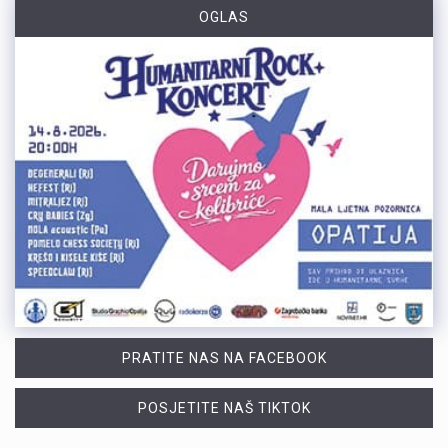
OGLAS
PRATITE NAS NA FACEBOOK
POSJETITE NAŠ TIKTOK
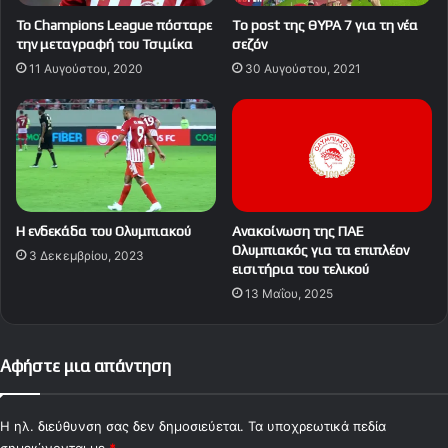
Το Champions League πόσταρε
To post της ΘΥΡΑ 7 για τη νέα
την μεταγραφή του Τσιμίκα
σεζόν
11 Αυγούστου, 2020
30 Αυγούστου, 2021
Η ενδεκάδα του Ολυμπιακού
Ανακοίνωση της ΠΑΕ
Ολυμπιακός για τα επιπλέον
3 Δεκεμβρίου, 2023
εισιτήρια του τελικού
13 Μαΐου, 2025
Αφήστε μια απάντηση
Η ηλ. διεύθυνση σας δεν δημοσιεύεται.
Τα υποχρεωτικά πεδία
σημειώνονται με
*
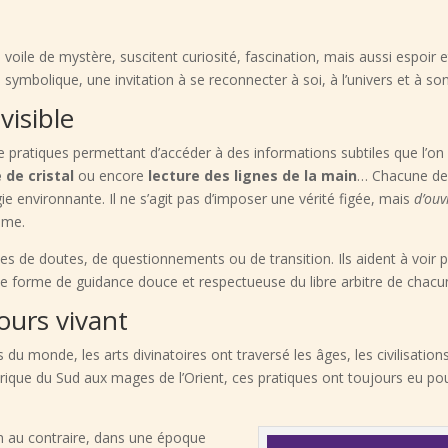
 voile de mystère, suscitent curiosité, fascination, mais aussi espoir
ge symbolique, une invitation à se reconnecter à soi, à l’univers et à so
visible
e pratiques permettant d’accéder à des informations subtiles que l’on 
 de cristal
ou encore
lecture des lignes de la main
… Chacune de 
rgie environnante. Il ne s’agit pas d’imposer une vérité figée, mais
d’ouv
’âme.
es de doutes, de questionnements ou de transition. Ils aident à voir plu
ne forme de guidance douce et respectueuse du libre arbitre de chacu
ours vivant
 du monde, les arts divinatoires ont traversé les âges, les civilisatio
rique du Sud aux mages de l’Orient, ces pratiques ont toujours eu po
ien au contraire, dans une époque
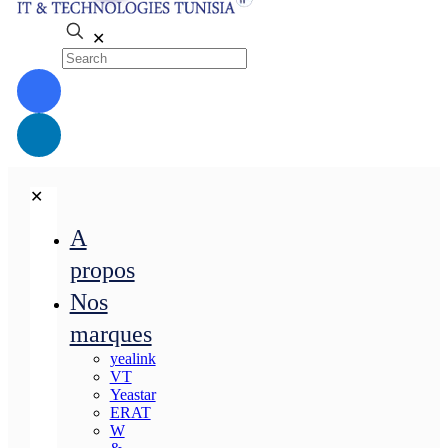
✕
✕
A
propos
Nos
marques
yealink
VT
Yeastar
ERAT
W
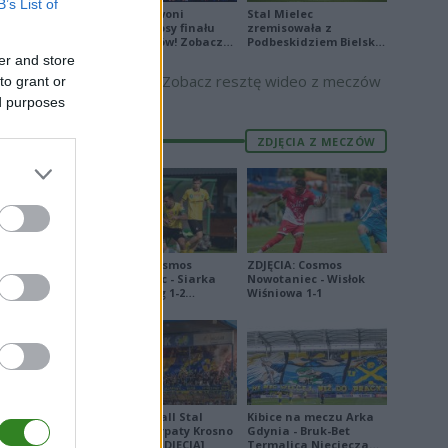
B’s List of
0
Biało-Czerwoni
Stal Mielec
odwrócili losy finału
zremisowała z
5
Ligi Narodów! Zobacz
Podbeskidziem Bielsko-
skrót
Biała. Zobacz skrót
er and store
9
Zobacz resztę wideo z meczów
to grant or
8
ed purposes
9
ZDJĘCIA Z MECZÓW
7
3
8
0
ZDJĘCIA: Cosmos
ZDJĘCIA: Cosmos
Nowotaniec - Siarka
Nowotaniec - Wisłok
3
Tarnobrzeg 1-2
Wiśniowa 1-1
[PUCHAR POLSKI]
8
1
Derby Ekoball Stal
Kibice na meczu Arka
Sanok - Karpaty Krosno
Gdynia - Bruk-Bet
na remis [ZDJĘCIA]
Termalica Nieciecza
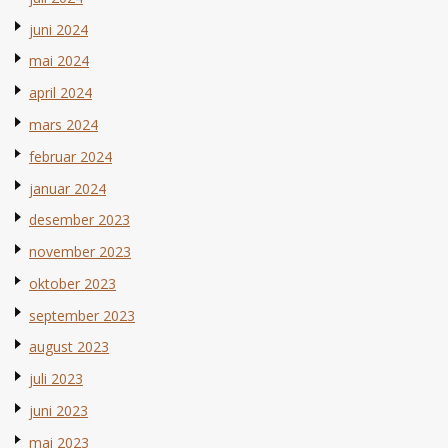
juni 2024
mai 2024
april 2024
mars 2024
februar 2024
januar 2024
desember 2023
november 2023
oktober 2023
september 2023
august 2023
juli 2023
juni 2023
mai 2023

TO DO:
In the reply, every line of the material above is to be reproduced verbatim, and the images are to be left out.

WRITTEN RESPONSE:
OGLAS
PRATITE NAS NA FACEBOOK
POSJETITE NAŠ TIKTOK
Το Champions League πόσταρε
To post της ΘΥΡΑ 7 για τη νέα
την μεταγραφή του Τσιμίκα
σεζόν
11 Αυγούστου, 2020
30 Αυγούστου, 2021
Η ενδεκάδα του Ολυμπιακού
Ανακοίνωση της ΠΑΕ
Ολυμπιακός για τα επιπλέον
3 Δεκεμβρίου, 2023
εισιτήρια του τελικού
13 Μαΐου, 2025
Αφήστε μια απάντηση
Η ηλ. διεύθυνση σας δεν δημοσιεύεται.
Τα υποχρεωτικά πεδία
σημειώνονται με
*
 voile de mystère, suscitent curiosité, fascination, mais aussi espoir
ge symbolique, une invitation à se reconnecter à soi, à l’univers et à so
visible
e pratiques permettant d’accéder à des informations subtiles que l’on 
 de cristal
ou encore
lecture des lignes de la main
… Chacune de 
rgie environnante. Il ne s’agit pas d’imposer une vérité figée, mais
d’ouv
’âme.
es de doutes, de questionnements ou de transition. Ils aident à voir plu
ne forme de guidance douce et respectueuse du libre arbitre de chacu
ours vivant
 du monde, les arts divinatoires ont traversé les âges, les civilisatio
rique du Sud aux mages de l’Orient, ces pratiques ont toujours eu po
ien au contraire, dans une époque
✕
✕
A
propos
Nos
marques
yealink
VT
Yeastar
ERAT
W
B’s List of
0
Biało-Czerwoni
Stal Mielec
odwrócili losy finału
zremisowała z
5
Ligi Narodów! Zobacz
Podbeskidziem Bielsko-
skrót
Biała. Zobacz skrót
er and store
9
Zobacz resztę wideo z meczów
to grant or
8
ed purposes
9
ZDJĘCIA Z MECZÓW
7
3
8
0
ZDJĘCIA: Cosmos
ZDJĘCIA: Cosmos
Nowotaniec - Siarka
Nowotaniec - Wisłok
3
Tarnobrzeg 1-2
Wiśniowa 1-1
[PUCHAR POLSKI]
8
1
Derby Ekoball Stal
Kibice na meczu Arka
Sanok - Karpaty Krosno
Gdynia - Bruk-Bet
na remis [ZDJĘCIA]
Termalica Nieciecza
juni 2024
mai 2024
april 2024
mars 2024
februar 2024
januar 2024
desember 2023
november 2023
oktober 2023
september 2023
august 2023
juli 2023
juni 2023
mai 2023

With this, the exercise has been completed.